Our Sydney Criminal Lawyers appeared at Downing Centre Local Court and made submissions seeking a Section 10 for Affray. The Judge expressed significant reluctance throughout the proceedings given the seriousness of the offending and that the co-accuseds had received convictions and some had received jail sentences. Despite this, we were able to persuade the Judge to impose a Conditional Release Order Without Conviction.
Our client and his family were overjoyed with the result.
Our client is a 37-year-old male who resides in the United States of America and was on vacation visiting his friends in Australia.
He was stopped by police and subjected to a random breath test. The blood alcohol reading was 0.08, and was subsequently charged with driving with mid-range PCA. After the offence, our client returned to the USA.
Prior to engaging us he contacted the court seeking leave to appear by audio/visual link. This was refused by the court and he was advised he would be convicted if he did not attend.
Our client then came to us anxious and confused, not knowing what to do.
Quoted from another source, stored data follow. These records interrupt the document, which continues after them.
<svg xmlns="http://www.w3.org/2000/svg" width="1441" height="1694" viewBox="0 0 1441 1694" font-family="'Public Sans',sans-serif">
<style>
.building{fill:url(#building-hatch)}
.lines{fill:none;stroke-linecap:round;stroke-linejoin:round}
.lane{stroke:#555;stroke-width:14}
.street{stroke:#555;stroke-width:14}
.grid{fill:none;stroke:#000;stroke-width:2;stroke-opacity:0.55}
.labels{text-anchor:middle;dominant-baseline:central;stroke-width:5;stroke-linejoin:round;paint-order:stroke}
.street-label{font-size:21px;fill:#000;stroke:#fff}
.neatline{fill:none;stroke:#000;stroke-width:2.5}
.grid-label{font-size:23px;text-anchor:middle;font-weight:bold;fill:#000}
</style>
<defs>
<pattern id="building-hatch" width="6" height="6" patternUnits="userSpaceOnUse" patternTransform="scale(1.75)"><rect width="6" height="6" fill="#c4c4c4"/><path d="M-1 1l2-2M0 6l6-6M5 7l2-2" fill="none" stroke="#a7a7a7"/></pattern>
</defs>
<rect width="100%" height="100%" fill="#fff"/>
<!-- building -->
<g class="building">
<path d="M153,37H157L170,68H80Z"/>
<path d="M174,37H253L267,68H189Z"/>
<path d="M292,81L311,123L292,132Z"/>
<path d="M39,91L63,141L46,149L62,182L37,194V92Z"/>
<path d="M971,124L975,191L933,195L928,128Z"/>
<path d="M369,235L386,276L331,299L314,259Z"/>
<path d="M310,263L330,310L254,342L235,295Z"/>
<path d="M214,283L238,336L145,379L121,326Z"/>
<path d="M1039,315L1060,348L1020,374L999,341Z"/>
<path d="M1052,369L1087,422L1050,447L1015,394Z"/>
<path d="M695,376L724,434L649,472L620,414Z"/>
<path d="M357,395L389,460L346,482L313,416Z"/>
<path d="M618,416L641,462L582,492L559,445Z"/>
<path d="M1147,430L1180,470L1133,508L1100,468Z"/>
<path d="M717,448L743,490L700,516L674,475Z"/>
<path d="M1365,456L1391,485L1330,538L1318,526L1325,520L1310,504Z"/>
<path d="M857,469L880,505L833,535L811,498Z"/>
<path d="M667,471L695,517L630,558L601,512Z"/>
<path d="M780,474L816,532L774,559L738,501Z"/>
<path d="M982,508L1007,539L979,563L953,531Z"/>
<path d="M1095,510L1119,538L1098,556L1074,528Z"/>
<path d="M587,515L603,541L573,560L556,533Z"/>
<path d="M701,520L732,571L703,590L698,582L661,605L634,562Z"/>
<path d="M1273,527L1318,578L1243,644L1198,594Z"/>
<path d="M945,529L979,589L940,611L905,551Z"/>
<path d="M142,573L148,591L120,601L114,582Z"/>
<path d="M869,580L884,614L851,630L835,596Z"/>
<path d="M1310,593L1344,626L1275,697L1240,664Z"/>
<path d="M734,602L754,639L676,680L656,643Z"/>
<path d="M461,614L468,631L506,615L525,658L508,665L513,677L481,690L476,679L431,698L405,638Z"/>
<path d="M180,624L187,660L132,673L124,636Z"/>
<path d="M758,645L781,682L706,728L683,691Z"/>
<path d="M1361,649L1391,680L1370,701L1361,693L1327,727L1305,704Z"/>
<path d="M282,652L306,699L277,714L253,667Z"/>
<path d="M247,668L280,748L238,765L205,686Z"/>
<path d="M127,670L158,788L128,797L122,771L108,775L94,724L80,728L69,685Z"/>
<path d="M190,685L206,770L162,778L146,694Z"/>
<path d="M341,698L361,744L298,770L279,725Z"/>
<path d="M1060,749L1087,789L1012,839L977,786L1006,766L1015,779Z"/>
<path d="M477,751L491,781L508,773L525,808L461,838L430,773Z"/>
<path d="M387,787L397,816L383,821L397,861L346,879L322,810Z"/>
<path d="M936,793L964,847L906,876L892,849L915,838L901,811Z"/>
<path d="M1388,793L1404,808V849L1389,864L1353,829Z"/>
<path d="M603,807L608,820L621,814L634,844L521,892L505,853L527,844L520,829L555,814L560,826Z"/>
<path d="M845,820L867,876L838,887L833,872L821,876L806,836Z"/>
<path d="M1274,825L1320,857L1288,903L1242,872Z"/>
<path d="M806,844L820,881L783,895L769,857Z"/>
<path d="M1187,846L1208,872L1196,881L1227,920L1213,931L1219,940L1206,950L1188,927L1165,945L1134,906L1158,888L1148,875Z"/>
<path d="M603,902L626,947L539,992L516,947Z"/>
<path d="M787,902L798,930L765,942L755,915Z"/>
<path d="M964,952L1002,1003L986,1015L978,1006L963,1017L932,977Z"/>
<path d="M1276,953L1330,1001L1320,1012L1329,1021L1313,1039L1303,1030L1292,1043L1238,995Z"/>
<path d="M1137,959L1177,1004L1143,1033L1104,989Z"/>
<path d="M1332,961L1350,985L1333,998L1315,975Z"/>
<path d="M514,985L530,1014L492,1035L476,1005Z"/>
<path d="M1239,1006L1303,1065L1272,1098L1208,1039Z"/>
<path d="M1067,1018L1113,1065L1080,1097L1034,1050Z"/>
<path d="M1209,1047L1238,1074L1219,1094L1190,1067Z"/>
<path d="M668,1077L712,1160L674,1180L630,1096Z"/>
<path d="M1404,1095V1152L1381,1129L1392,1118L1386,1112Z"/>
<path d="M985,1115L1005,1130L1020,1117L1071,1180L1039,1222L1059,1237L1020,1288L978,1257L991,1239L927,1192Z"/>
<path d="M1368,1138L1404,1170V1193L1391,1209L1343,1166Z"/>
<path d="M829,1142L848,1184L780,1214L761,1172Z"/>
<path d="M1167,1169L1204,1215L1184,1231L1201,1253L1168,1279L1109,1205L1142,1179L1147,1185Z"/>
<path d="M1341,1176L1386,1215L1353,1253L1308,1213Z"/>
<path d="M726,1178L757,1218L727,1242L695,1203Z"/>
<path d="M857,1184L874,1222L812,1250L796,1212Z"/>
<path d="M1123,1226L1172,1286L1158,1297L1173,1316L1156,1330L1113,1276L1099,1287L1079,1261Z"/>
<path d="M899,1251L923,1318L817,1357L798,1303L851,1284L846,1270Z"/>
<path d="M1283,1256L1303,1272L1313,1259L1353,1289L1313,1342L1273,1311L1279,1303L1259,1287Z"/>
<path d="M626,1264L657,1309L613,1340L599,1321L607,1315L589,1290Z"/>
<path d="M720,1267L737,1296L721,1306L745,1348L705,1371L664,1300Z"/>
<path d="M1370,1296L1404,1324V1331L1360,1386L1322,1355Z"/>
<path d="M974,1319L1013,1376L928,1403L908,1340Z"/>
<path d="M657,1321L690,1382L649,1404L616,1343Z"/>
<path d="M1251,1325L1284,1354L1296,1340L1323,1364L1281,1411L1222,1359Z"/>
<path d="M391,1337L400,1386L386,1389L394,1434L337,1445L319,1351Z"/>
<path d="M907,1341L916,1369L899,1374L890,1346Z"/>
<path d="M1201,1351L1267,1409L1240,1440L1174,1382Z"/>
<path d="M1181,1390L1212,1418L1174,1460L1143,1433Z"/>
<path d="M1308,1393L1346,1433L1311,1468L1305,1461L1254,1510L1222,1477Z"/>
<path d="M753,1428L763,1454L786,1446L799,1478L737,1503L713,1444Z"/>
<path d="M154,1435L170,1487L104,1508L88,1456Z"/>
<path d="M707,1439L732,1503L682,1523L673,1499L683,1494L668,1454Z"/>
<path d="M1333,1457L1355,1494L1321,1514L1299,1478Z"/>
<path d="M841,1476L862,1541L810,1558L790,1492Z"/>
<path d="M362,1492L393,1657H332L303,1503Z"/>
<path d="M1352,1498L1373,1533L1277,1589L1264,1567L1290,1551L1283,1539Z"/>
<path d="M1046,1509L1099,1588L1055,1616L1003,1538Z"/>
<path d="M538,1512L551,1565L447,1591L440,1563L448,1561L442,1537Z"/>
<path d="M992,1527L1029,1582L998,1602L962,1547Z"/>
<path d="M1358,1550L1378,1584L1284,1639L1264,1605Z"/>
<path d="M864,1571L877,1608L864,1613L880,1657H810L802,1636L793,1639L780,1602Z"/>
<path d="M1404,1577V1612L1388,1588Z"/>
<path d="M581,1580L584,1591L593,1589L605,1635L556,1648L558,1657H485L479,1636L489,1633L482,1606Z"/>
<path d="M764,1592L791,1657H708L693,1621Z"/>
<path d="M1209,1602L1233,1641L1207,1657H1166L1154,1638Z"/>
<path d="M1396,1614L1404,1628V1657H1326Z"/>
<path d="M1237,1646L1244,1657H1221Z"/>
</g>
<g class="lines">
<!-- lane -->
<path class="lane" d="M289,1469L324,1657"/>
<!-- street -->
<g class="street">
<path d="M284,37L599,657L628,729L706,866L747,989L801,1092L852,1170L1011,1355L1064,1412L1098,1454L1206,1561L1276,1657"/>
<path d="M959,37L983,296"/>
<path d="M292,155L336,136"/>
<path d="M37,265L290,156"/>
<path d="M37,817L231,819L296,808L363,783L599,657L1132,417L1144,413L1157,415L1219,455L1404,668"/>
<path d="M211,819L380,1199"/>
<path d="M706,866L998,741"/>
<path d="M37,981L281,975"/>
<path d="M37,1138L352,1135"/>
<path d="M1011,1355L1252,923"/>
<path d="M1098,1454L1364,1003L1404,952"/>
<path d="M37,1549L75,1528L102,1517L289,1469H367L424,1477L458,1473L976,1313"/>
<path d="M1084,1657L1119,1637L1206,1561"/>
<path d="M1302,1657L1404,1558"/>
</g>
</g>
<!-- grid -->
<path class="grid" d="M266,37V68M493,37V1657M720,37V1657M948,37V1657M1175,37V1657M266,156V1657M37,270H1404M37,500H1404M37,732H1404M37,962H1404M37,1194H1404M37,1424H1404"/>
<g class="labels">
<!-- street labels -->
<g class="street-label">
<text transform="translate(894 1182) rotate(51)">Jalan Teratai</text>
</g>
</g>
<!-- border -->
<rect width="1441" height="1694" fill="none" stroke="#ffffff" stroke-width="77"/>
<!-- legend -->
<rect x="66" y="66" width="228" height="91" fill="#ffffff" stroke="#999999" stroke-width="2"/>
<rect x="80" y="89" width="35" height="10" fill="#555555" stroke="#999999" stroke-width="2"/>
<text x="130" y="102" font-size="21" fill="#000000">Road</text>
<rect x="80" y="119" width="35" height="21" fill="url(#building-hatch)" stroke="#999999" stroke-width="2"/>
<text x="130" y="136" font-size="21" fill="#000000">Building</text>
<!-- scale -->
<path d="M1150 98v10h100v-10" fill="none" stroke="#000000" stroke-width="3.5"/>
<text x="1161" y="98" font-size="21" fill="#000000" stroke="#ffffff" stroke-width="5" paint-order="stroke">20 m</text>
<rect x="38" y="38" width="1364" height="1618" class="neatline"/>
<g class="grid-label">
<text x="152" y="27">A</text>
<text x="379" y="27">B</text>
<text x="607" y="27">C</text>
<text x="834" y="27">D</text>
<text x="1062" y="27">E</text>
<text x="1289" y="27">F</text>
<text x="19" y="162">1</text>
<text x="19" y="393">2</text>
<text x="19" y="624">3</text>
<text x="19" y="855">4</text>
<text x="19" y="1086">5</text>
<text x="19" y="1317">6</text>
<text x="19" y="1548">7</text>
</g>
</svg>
We first obtained an affidavit from our client clearing outlining the reasons for his inability to appear and why he could not have a criminal conviction against his name. These reasons included being the sole income earner for his family, potentially losing his job, and his 5-year-old daughter being diagnosed with Noonan syndrome, which required intensive care.
We then obtained character references from his friends and family. These set out our client’s background, financial hardship and that the offending was out of character. Further, we assisted him in preparing an apology letter to the court and completing a traffic offenders program.
We tendered these documents to the court and made oral submissions. As a result, our client was successfully excused from attending court in person and could appear via audio/visual link.
Ultimately, despite the magistrate noting the prior issues with our client’s lack of appearance, His Honour was persuaded by our submissions and sentenced our client to a Conditional Release Order without conviction for a period of 10 months.
Our client was overjoyed with the result.